Non-vmapped Matrix-Jacobian product
63.4 ms ± 5.27 ms per loop (mean ± std. dev. of 3 runs, 10 loops each)

Vmapped Matrix-Jacobian product, reverse-mode
2.65 ms ± 187 μs per loop (mean ± std. dev. of 3 runs, 10 loops each)

Vmapped Matrix-Jacobian product forward-mode
1.49 ms ± 68.4 μs per loop (mean ± std. dev. of 3 runs, 10 loops each)
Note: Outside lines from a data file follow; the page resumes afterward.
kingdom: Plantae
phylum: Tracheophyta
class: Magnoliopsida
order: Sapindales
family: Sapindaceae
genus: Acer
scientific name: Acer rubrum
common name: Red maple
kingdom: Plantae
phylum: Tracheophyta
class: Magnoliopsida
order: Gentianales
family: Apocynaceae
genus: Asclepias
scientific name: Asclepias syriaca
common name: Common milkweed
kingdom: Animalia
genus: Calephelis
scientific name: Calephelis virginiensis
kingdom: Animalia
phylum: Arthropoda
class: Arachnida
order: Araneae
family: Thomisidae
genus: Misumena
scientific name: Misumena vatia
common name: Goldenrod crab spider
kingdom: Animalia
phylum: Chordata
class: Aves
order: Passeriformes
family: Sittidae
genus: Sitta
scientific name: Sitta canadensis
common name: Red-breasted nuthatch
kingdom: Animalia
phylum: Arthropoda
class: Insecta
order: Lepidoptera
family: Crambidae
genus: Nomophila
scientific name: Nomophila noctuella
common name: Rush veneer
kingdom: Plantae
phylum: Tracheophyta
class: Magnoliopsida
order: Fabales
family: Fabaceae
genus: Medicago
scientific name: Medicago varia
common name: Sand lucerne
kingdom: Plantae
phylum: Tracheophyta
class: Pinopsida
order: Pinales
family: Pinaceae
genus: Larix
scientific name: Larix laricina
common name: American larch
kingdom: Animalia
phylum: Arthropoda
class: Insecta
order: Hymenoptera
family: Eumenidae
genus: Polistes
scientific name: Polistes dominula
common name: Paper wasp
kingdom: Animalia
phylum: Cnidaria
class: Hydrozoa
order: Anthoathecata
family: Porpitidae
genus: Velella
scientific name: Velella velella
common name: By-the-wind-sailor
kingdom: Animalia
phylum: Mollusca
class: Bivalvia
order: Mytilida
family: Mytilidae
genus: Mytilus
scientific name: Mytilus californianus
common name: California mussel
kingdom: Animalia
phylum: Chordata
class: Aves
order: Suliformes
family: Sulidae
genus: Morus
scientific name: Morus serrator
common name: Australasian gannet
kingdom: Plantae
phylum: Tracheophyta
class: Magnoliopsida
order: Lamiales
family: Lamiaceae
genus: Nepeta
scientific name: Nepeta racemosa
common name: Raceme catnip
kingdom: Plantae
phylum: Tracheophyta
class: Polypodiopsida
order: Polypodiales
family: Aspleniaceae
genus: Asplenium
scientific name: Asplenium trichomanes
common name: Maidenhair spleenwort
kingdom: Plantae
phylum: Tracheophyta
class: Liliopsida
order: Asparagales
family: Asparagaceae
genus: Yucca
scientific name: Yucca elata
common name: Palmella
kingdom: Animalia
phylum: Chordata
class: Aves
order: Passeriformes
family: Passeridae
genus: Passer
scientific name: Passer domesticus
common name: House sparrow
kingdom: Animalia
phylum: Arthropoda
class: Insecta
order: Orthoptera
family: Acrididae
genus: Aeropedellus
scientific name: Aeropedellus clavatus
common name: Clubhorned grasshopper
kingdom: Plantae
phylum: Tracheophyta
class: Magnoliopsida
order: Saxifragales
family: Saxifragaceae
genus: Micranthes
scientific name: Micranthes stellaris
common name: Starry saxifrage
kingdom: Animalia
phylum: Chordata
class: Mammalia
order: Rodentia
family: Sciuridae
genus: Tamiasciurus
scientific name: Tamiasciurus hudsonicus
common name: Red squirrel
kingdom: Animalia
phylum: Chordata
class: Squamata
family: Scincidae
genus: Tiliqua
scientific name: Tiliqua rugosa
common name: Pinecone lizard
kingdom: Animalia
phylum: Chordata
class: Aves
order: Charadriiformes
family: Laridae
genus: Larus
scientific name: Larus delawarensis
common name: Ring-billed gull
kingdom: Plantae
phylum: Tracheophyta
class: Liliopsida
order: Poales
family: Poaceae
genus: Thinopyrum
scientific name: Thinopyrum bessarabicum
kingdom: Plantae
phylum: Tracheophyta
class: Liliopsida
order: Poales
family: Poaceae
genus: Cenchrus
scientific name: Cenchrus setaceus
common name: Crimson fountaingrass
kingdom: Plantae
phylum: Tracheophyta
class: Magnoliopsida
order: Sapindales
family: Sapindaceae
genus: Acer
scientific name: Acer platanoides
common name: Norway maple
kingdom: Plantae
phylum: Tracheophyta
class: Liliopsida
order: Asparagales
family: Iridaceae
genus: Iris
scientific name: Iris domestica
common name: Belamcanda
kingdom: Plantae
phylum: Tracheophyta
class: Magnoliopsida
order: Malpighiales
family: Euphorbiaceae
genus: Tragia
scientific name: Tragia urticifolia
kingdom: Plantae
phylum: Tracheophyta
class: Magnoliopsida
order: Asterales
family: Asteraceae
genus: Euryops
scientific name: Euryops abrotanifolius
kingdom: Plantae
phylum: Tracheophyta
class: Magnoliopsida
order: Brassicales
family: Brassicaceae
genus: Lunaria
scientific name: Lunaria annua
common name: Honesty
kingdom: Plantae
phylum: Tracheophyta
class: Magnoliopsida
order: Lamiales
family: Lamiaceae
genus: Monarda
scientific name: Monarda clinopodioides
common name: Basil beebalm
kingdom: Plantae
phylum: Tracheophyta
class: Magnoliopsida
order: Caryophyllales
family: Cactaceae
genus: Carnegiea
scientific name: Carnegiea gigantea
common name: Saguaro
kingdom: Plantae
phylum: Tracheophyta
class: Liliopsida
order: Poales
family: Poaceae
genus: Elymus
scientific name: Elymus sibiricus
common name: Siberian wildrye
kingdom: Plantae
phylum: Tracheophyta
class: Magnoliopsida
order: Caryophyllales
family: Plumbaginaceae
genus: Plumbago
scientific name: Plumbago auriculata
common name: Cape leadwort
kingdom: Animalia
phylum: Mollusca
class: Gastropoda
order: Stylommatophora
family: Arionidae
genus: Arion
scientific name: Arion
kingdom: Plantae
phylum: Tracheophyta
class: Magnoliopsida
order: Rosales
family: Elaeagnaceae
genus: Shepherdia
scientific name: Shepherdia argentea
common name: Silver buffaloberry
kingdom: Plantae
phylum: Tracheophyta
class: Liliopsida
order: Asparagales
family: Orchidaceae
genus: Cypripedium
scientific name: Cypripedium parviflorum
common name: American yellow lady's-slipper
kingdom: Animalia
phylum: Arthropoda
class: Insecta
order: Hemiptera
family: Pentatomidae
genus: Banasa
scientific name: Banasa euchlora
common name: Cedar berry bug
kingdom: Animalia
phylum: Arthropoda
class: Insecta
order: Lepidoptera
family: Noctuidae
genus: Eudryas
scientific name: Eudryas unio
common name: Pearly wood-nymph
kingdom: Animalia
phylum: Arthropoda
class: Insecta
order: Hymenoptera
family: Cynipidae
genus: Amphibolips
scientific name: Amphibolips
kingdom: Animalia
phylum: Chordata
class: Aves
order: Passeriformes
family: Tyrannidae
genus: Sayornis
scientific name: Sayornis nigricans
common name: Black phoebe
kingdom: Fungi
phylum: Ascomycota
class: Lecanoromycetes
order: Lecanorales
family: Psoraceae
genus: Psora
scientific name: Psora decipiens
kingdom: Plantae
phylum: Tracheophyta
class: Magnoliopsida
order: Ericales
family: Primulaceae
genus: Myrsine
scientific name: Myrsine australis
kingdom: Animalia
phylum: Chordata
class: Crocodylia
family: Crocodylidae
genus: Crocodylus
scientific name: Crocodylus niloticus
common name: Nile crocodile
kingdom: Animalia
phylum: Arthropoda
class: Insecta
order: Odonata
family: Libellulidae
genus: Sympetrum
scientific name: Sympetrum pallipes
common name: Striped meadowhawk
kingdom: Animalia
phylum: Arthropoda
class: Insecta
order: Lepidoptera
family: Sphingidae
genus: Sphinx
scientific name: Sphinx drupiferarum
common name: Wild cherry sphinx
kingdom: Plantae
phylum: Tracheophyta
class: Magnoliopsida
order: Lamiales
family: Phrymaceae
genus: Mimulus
## The implementation of jax.jacfwd and jax.jacrev

In [40]:
from jax import jacrev as builtin_jacrev

def our_jacrev(f):
    def jacfun(x):
        y, vjp_fun = vjp(f, x)
        # Use vmap to do a matrix-Jacobian product.
        # Here, the matrix is the Euclidean basis, so we get all
        # entries in the Jacobian at once.
        J, = vmap(vjp_fun, in_axes=0)(jnp.eye(len(y)))
        return J
    return jacfun

assert jnp.allclose(builtin_jacrev(f)(W), our_jacrev(f)(W)), 'Incorrect reverse-mode Jacobian results!'

In [41]:
from jax import jacfwd as builtin_jacfwd

def our_jacfwd(f):
    def jacfun(x):
        _jvp = lambda s: jvp(f, (x,), (s,))[1]
        Jt = vmap(_jvp, in_axes=1)(jnp.eye(len(x)))
        return jnp.transpose(Jt)
    return jacfun

assert jnp.allclose(builtin_jacfwd(f)(W), our_jacfwd(f)(W)), 'Incorrect forward-mode Jacobian results!'

In [47]:
# 补课：闭包与函数嵌套调用

def func1(a):
    def func2(b):
        return a + b
    return func2

func1(1)(2)  # 3

3